◆ **EXERCISE**:
Print every line of the material below without changing anything, and leave the pictures out.
[Start of THE INPUT]
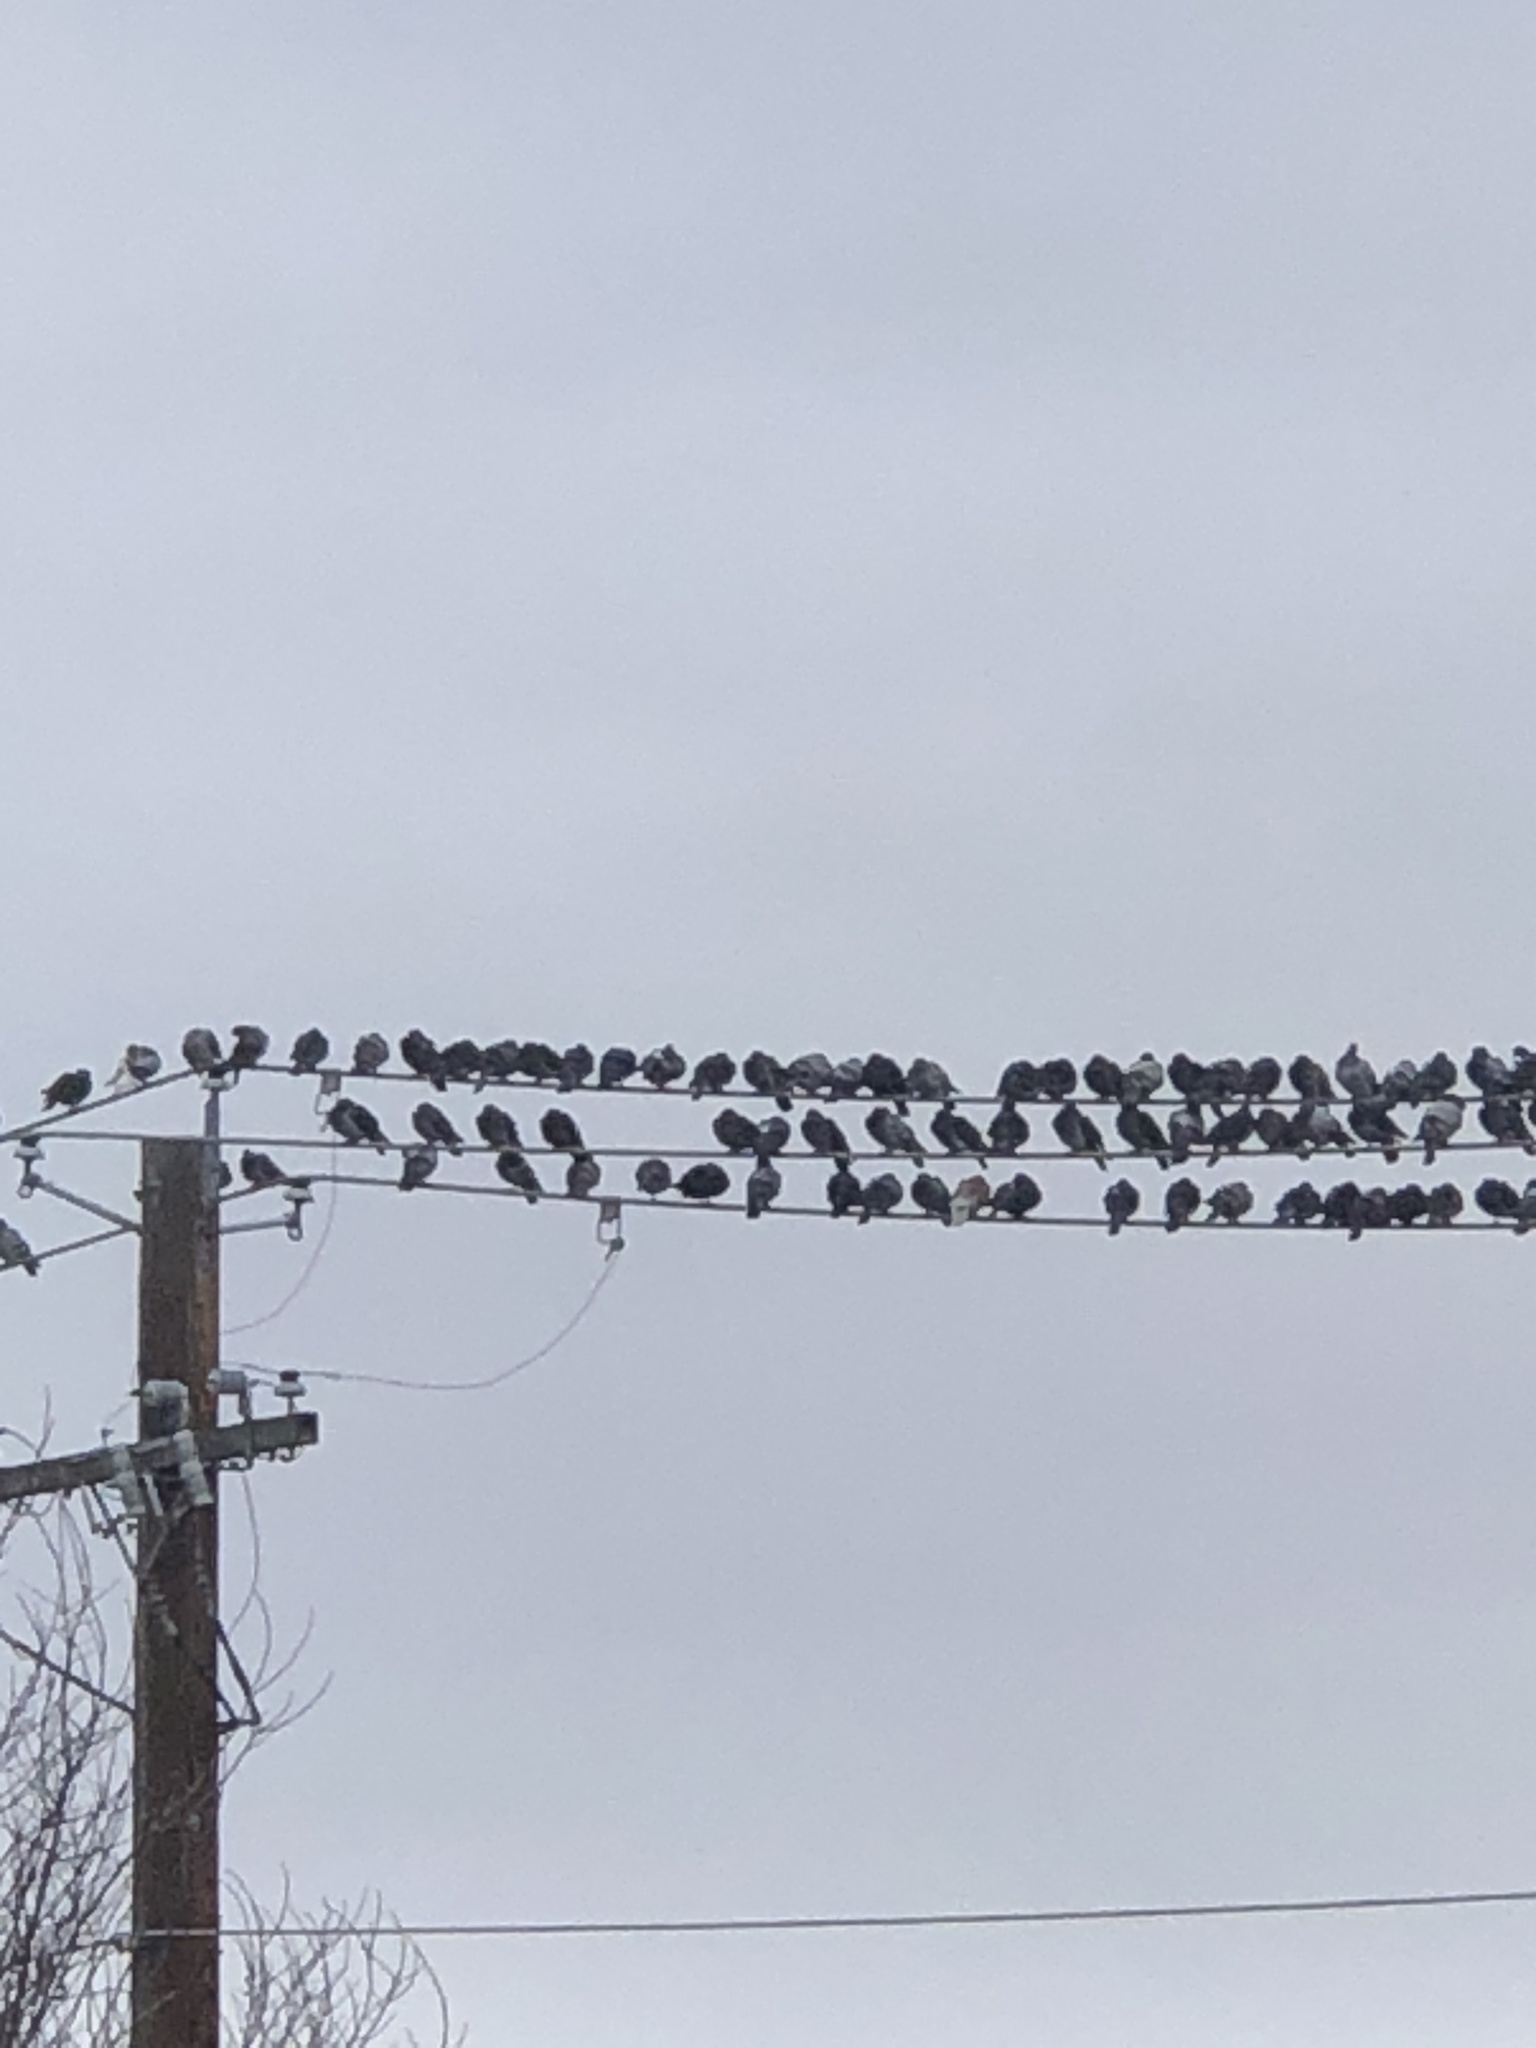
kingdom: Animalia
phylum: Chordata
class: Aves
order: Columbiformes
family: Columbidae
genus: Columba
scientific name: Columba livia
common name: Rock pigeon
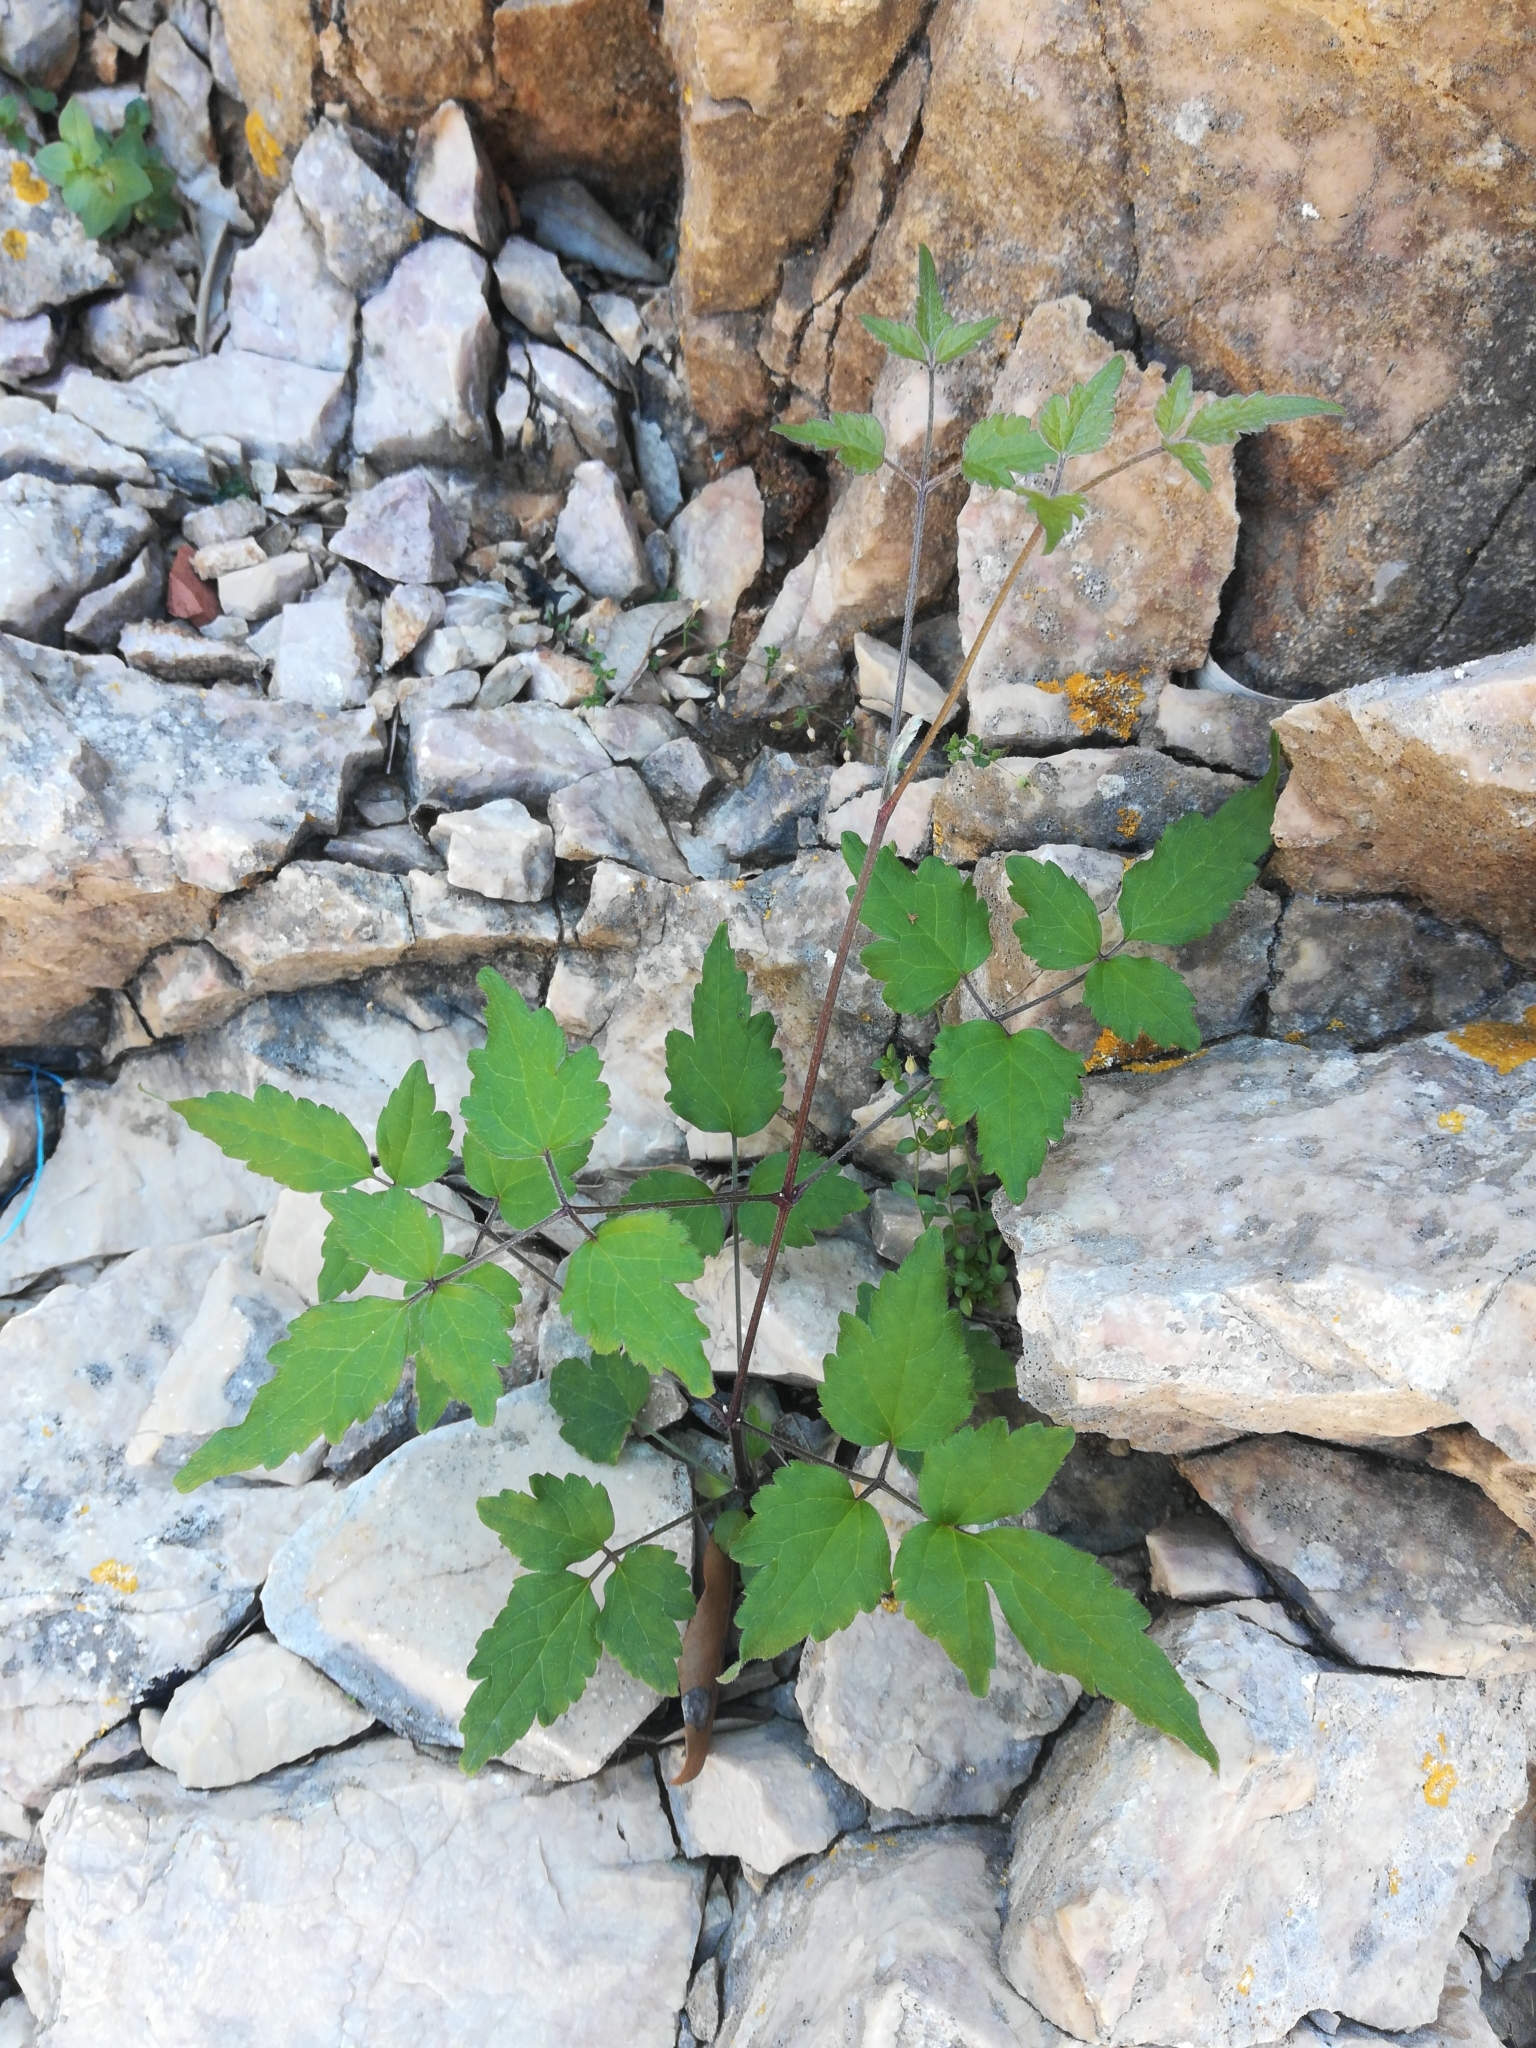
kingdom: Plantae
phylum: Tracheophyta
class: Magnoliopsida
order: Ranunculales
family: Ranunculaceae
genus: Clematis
[End of THE INPUT]
◆ **SOLUTION TO THE EXERCISE**:
kingdom: Animalia
phylum: Chordata
class: Aves
order: Columbiformes
family: Columbidae
genus: Columba
scientific name: Columba livia
common name: Rock pigeon
kingdom: Plantae
phylum: Tracheophyta
class: Magnoliopsida
order: Ranunculales
family: Ranunculaceae
genus: Clematis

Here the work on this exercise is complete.